Article

The Fraternities: On Probation

March 1979
Article
The Fraternities: On Probation
March 1979

At their meeting on February 23-24, the Trustees decided not to decide about abolishing fraternities. Instead, they unanimously adopted a seven-part statement apparently designed to satisfy those on both sides of the issue, as well as to encourage the houses to shape up.

The document commends the faculty for its concern, which the Trustees profess to share, and for initiating a "productive debate." It also commends the Interfraternity Council for its "positive response" and calls upon fraternity and sorority members to continue the process of "constructive change." In addition, the statement asks both the Fraternity Board of Overseers and the Executive Committee of the Faculty to make independent 12-month studies and to report on the progress made by fraternities. The Overseers are supposed to "help reduce the dominance by fraternities of the social life of the College," and the Executive Committee is supposed to tell the Trustees if the changes "are sufficiently responsive to the concerns expressed by the faculty."

The final clause of the statement carries the Trustees' response a bit further than previous declarations in the long history of flare-ups over the fraternity system. It says that if the Trustees become "convinced that significant changes are not occurring, or that the rate of change is too slow, then the board will be prepared to vote on the abolition of the system of fraternities and sororities," which is what Professor James Epperson convinced the faculty to do last fall.

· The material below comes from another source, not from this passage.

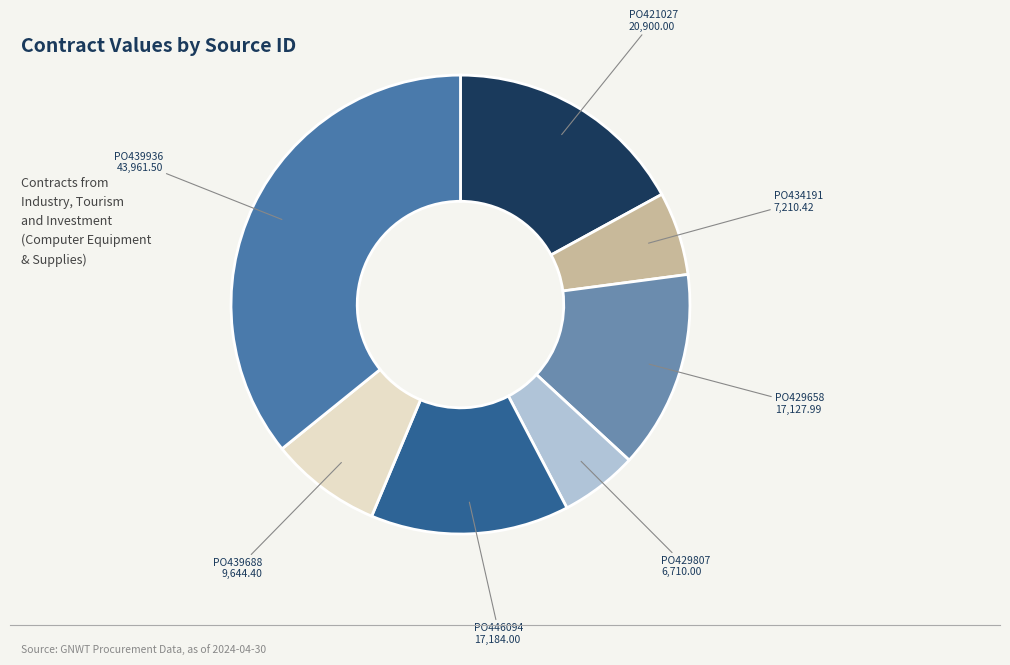

Is it true that PO439936 is 24% of the pie?

False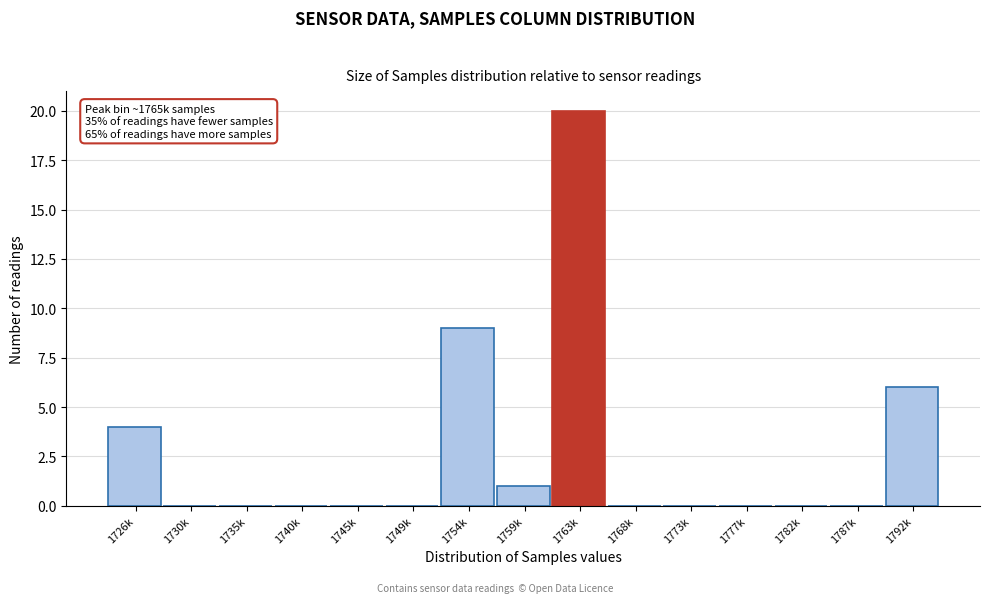

Reading right to left, extract all data points from this chart.

1792k=6	1787k=0	1782k=0	1777k=0	1773k=0	1768k=0	1763k=20	1759k=1	1754k=9	1749k=0	1745k=0	1740k=0	1735k=0	1730k=0	1726k=4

What happens next depends a great deal upon how fraternity and sorority members interpret the decision, on whether they see it as a reprieve or a reprimand, and on whether they live up to promises to behave in a more civilized fashion. It will be interesting to see if some of the sharper critics of the system would rather see the fraternities fold than improve.

Throughout the course of the fraternity debate, some people have suggested that the charges of obnoxious behavior, intoxication, racism, sexism, anti-antiintellectualism — to name some of the more outstanding offenses — apply to Dartmouth students in general as much as to fraternity members. In another vote, described by President Kemeny as separate from but related to the fraternity issue, the Trustees affirmed the essential importance of a "civilizing quality of student life that is mutually supportive, enhancing and fulfilling for all." To promote the fullest achievement of that "civilizing quality," the Trustees replaced the Committee on Student Residence with a committee to study the quality of student life, "including social and residential alternatives, more creative use of dormitories and other buildings, and the development of plans for the utilization of facilities currently occupied by fraternities at such a time as they may become available."

President Kemeny explained that the statement about the availability of fraternity facilities refers only to the houses that might go out of business and does not anticipate abolition of the entire system. He also said it is his personal hope that the Trustees will not feel compelled to vote on abolition.

It seems likely that the professors who voted to abolish fraternities anticipated the more moderate approach taken by the Trustees. At a meeting of the faculty just two days after the Trustees met, when President Kemeny announced the decision to put the system on probation, no one even discussed it.